Washington. Indudablemente debía ir a Washington. Por lo común detestaba los viajes, solía decir que ya había viajado bastante al huir del Fraunhoffer lnstitute para cruzar toda Europa sin ponerse al alcance de los nazis. La vida era tranquila y fácil en la universidad de Pensilvania, cosa que le parecía perfecta. De todos modos tendría que romper esa paz por un momento; era necesario ir a Washington. Y mientras lo pensaba iba ya guardando metódicamente un grueso paquete de papeles en una cartera tan vieja y poco respetable como la que el profesor Moshkin tenía sobre las rodillas, en ese mismo instante, en la ciudad de Moscú.

Hubo un rumor de pasos por el corredor y unos nudillos golpearon el cristal esmerilado de la puerta. Weisman no respondió; estaba demasiado concentrado en sus pensamientos como para escuchar nada. Sólo levantó los ojos cuando se abrió la puerta. Una cara barbuda asomó por ella.

—Oye, Sam, ¿qué me cuentas? ¿Te enteraste de lo que pasó en esa ciudad de Inglaterra?

—¡Ah, Danny! Pasa. Quiero preguntarte algo.

—¡Ah! No te has enterado. Uno de los propulsores de la Prometeo hizo volar una ciudad entera. No se sabe cuántas víctimas ha habido. Dicen que ha sido peor que un bombardeo atómico…

—Danny, ¿sabes cómo se va a Washington, a la capital?

Danny estaba por hacer un gesto de asombro, pero se contuvo. Llevaba en su cátedra el tiempo suficiente como para saber ya que sus colegas no eran chiflados, sino individualistas con distinta capacidad de concentración y diferentes motivos de interés. Sam Weisman se había ganado una reputación mundial y un premio Nobel. No le importaban las ciudades arrasadas ni sabía cómo viajar hasta Washington, aunque estaba a ciento cincuenta kilómetros de distancia. Se encogió de hombros y olvidó momentáneamente lo de Cottenham New Town.

—Se puede ir en coche, en autobús o en tren.

—No soporto los vehículos motorizados.

Weisman arrugó el ceño; finalmente sacó del bolsillo un monedero pasado de moda y miró el contenido.

—Tengo cuatro dólares. No creo que sea suficiente.

—No, no lo es. ¿Qué quieres hacer en Washington?

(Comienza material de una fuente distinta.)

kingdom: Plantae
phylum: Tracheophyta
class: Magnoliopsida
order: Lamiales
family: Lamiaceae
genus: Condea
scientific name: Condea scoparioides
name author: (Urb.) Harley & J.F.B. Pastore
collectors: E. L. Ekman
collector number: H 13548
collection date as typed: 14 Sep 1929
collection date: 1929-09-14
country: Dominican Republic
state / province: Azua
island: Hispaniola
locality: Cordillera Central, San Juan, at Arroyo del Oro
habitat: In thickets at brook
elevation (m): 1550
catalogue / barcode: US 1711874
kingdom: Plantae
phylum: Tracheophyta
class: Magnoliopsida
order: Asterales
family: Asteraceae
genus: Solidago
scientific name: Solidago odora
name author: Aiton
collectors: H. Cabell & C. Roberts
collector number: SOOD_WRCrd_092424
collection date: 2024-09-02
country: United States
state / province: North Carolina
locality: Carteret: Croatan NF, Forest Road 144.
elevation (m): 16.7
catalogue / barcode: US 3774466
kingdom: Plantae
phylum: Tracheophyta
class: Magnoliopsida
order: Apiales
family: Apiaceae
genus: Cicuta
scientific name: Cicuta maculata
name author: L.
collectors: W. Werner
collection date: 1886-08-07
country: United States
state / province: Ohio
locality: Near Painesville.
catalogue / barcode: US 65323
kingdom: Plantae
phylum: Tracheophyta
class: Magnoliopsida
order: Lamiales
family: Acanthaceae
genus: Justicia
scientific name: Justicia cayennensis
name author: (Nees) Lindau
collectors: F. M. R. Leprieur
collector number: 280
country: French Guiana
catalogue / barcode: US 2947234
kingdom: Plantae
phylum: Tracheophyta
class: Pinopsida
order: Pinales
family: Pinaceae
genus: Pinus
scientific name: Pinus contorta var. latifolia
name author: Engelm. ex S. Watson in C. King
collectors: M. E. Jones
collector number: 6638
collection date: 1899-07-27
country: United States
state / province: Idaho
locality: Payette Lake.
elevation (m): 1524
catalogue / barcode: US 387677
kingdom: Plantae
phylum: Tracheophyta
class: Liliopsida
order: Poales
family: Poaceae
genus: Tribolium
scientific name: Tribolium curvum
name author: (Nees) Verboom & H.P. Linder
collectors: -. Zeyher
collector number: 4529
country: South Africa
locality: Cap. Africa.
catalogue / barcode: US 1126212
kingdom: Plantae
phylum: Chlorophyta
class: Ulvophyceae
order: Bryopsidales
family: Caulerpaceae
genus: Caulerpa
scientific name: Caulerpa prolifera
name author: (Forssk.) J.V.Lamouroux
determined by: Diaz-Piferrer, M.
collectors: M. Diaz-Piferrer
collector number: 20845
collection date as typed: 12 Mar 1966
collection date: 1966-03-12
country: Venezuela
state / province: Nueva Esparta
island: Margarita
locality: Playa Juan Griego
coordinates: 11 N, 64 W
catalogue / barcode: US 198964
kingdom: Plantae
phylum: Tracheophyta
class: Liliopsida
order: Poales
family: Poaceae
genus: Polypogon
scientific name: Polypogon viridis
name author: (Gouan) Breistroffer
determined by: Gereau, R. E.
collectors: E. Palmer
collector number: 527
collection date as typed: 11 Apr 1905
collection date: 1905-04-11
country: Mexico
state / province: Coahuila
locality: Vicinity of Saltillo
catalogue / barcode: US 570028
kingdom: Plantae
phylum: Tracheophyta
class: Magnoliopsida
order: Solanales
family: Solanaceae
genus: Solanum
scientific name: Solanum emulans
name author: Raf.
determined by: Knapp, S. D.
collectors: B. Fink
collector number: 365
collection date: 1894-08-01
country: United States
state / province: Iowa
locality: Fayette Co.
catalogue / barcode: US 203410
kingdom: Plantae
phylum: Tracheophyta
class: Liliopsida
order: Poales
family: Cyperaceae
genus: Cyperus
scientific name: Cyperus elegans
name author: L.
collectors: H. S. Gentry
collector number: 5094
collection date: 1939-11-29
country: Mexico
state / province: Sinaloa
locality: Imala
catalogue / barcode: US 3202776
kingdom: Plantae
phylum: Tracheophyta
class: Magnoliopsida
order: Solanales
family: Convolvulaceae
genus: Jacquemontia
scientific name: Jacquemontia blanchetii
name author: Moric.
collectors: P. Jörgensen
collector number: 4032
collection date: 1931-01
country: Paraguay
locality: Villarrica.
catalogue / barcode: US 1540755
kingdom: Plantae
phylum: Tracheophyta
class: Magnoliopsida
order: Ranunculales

Weisman pasó por alto la pregunta; estaba concentrado ya en la logística del viaje.

—Los Bancos están cerrados —observó—. Pero podrías cambiarme un cheque, ¿verdad, Danny? ¿Crees que bastará con quinientos dólares?

—Con quinientos sobra, pero no suelo llevar tanto dinero encima.

Revisó el contenido de su billetera y agregó:

—Estás de suerte, acabo de cobrar el cheque de mi sueldo. Te daré doscientos dólares; me los devuelves a tu regreso. Se te puede dar crédito.

Weisman se puso la chaqueta.

—¿Cuántas estaciones de ferrocarril hay en Filadelfia?

—No te preocupes, yo te llevaré. Saca pasaje hasta la capital. Trata de conseguir asiento en el Metroliner, porque los trenes viejos te producirán hemorroides antes de que lleves cinco kilómetros.

—Muy amable —agradeció el profesor, mientras se ponía el sombrero—. ¿Sabes dónde queda el Instituto Smithsoniano? Tengo una amiga allí.

—Trataré de dominarme; no te voy a preguntar qué tienes que hacer allí a esta hora, porque ya sé que no me contestarás. Cuando llegues a Washington busca un taxi y dale el nombre del Instituto. Lo encontrarás cerrado, sin duda, pero tal vez el sereno te dé la dirección de tu amiga. Sólo puedo desearte buena suerte.

El profesor Weisman se sentó en el coche, muy sereno, con la vieja cartera sobre las rodillas.

En Moscú el profesor Moshkin estaba sentado en la misma posición, con una cartera muy similar. Pero no era ésa la única semejanza.

Los dos eran astrónomos de reputación mundial.

Los dos estaban especializados en el estudio del sol.